This page is dedicated to answering the most common questions Data Protection Officers ask us.
Should records request and data archiving software be part of the DPO Toolkit?
Companies should create adopt processes and systems that will help them remain compliant with all regulations. Using powerful workflow, email archiving, and data archiving technologies, will significantly reduce your compliance risk and increase performance.
Our organization created our own system, why do we need to change?
Our policy-based approach allows you to set up retention policies to suit for your organization. Doing this Data Protection Officers ensures they are automatically retaining each item of data securely.
The system automatically removes data that is no longer needed. It also reduces the amount of data store. As DPO quickly find the information required and be even more confident that you are meeting government and regulatory requirements.
How does GDPR affect email and file for a Data Protection Officer?
GDPR demands that organizations protect personal data in all its forms. It also changes the rules of consent and enhances people’s right to privacy. It’s important for Data Protection Officers to utilize company-wide email and file policies to ensure compliance. A data archiving solution, such as MailMeter, should be a key component in a DPO’s toolkit.
Why does a data protection officer need a separate software solution for email retention policy?
Do your employees know what constitutes personal data? How often do they forget to delete emails containing personal data? Do they use work their work email address for personal use? A data breach, could leave a data protection officer vulnerable to GDPR non-compliance or worse.
One thing that frequently comes up with GDPR is the concept of processing personal data. Here, processing refers to a “wide range of operations performed on personal data,” including collection, alteration and, of course, storage.
Article 5(1)(e) of GDPR states that personal data must be ‘kept in a form which permits identification of data subjects for no longer than is necessary for the purposes for which the personal data are processed.”

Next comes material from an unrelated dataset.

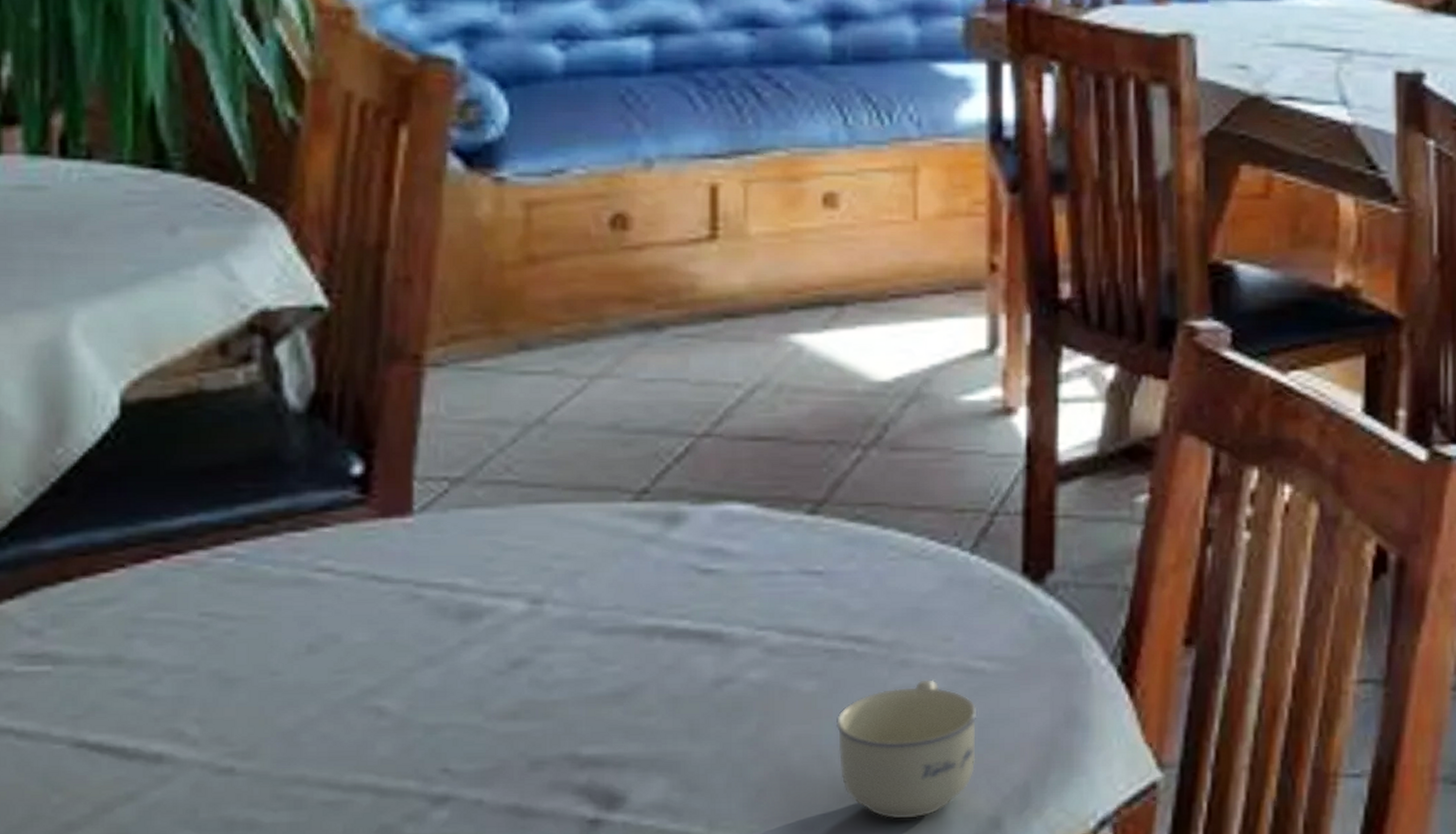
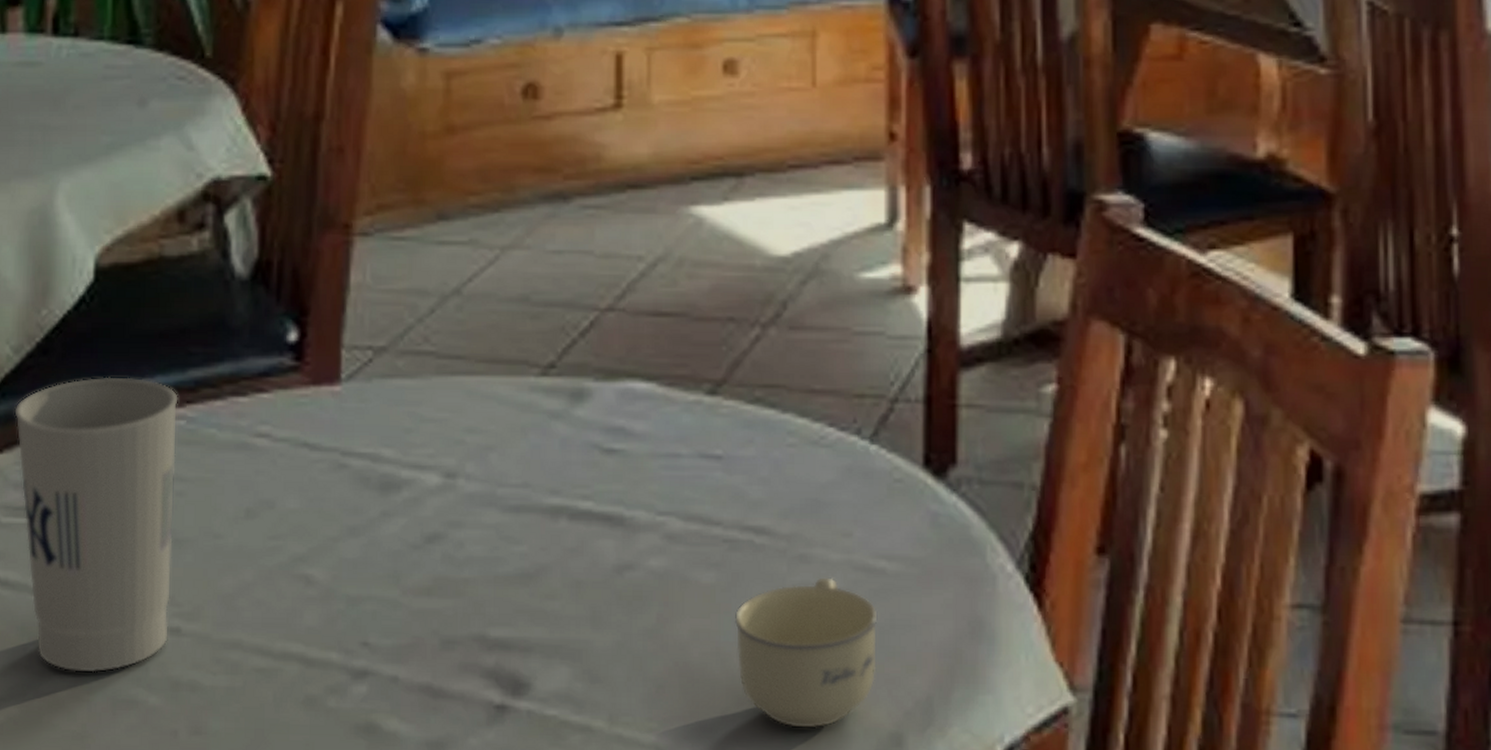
cup: none [26,516,225,820] -> present [14,377,178,673]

MailMeter Archive’s Retention Manager is a comprehensive, easy to use, powerful solution for protecting and enforcing your business record retention policies
How is data destruction managed?
TechTarget defines data destruction as:
‘the process of destroying data stored on tapes, hard disks and other forms of electronic media so that it is completely unreadable and cannot be accessed or used for unauthorized purposes. When data is deleted, it is no longer readily accessible by the operating system or application that created it.
But deleting a file is not enough; data destruction software must be used to overwrite the available space/blocks with random data until it is considered irretrievable’.
TechTarget
MailMeter’s Retention Manager sophisticated process analyzes all recipients of an email. It enforces the destruction policies for each group separately. Here is how it works – an email is sent from Richard in Accounting (retention period 5 years) to Susan in Sales (retention period 3 years). MailMeter Retention Manager deletes Susan’s copy after 3 years while leaving the same message intact only for Richard in Accounting.
What about data that I need to keep for litigation purposes?
We’ve got that covered. MailMeter Retention Manager provides protection for any email destruction with a Litigation Hold capability that can lock down a user, group, or selected emails to meet your legal department’s requirements. Data Protection Officers or an authorized user can prevent messages from being destroyed even if the retention period has expired for all recipients. Additionally, certain emails might need to be saved to create an audit trail or so that they can be reproduced in the event of an eDiscovery request or pending litigation.
Is email and file data protected and secure?
Yes. In fact, it is safer and more secure. Furthermore, you can search across your entire history of emails in minutes for export or review. All information is stored securely with a full audit trail to ensure it has not been tampered with or altered.
Email records are stored in an unaltered state they remain in their original format, unchanged in any way. In addition, for file we have Bit Level Encryption – SISCIN compresses and encrypts data on your servers before transfer. Files can be split, then stored in different cloud, or local tiered storage locations. There is an option for different cloud providers for additional security.
I manage record requests such as FOI, DSAR’s, EIR etc. how does this software help?
DiscoveryControl is purpose built to enhance the Data Protection Officers management of the workflow for record requests. MailMeter encrypts emails and reduced the time it takes to search and retrieve information within email from om months to minutes, vastly reducing legal costs. With MailMeter Investigate, as DPO you can quickly find everything you are looking for even if all retention periods have expired and users can’t see the messages. When Litigation Holds expire, MailMeter Retention Manager will automatically delete messages according to their retention periods. SISCIN compresses and encrypts data on your servers before transfer.
Can the data protection officer restrict access to the software?
Yes, a tiered level of controls provide access to authorised only. Every interaction with the archive provides a full audit trail of all verified users and departments and their actions. Demonstrating strict regulatory standards of processing and procedures of best practice.
Are DPO’s supported after the system is purchased?
Yes. All our ComplyKEY SaaS products are a fully managed service gives a data protection officer both the software and the support of our team of Data Management experts who will hold your hand through the process. Our experts will assist you in finding your Data, assessing its worth, planning and putting it into practice. We enable you to set automated policies for historical and future data management. You can also set up and run clear and accurate reports to keep your organisation always informed.